Imagine you're at the top of a hill gazing down at a valley. Gradient descent will help you find the quickest path to the bottom of the valley.
Learning Rate
The size of step we take when applying Gradient Descent to update the parameters (weights and biases) of our model.
Activation Function
An Activation function decides whether a neuron should be activated or not by calculating the weighted sum of its inputs and adding bias to it.
Activation functions are non-linear. I implemented the following activations from scratch, here is the output:
Choosing an activation function depends on your application and the architecture of your neural network. My neural network uses sigmoid in the hidden layers and softmax in the output layer.
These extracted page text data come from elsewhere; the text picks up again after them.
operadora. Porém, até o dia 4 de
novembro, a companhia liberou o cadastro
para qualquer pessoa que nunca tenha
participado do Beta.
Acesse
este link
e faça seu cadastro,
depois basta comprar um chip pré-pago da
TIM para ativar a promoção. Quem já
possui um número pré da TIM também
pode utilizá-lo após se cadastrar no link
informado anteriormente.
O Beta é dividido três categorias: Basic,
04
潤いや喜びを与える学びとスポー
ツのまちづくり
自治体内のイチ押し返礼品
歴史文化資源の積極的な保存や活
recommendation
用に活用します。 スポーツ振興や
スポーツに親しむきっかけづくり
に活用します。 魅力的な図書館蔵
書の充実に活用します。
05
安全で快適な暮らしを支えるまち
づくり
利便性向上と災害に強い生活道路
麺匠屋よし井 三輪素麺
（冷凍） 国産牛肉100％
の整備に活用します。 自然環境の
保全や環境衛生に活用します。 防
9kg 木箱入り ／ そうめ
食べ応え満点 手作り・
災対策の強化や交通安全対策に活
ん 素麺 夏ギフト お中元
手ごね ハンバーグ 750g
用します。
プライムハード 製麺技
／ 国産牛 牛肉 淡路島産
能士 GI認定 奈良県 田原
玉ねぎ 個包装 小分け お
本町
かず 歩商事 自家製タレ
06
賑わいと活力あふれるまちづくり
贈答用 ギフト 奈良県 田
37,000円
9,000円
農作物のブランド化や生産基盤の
Unfortunately, I found that both ReLU and leakyReLU units (in the hidden layers) would die off during training. (see "Vanishing/Exploding Gradients below)
Loss Function
The loss function outputs a value that represents how well (or badly) our model is doing.
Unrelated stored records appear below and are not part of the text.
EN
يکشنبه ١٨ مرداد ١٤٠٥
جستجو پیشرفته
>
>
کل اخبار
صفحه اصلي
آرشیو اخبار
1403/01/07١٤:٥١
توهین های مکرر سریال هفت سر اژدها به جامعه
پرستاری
High loss means our classifier’s predictions are mostly wrong, so our model is bad.
Low loss means our classifier’s predictions are mostly correct, so our model is good!
We use the loss function to evaluate the “goodness” of our model’s weights.
I implemented binary cross-entropy loss for this model.
Preprocessing
My model hovered around ~60% accuracy when the data was normalized, but rose to 98% accuracy when standardized.
Shuffling Data
I shuffle the data during training, which prevents any bias and helps the model to converge quickly.
Vanishing/Exploding Gradients
Vanishing gradients is a problem where the gradient will decrease exponentially as we propagate through the model until it eventually vanishes, making it impossible to update your weights and continue training your model.
If the local gradient is very small, it will effectively "kill" the gradient and almost no signal will flow through the neuron to its weights and recursively to its data.
Exploding gradients is a problem where large error gradients accumulate and result in very large updates to neural network model weights during training. This has the effect of your model being unstable and unable to learn from your training data.
I experienced these problems during training, and found that a combination of sigmoid in the hidden layer and softmax in the output layer solved both these problems.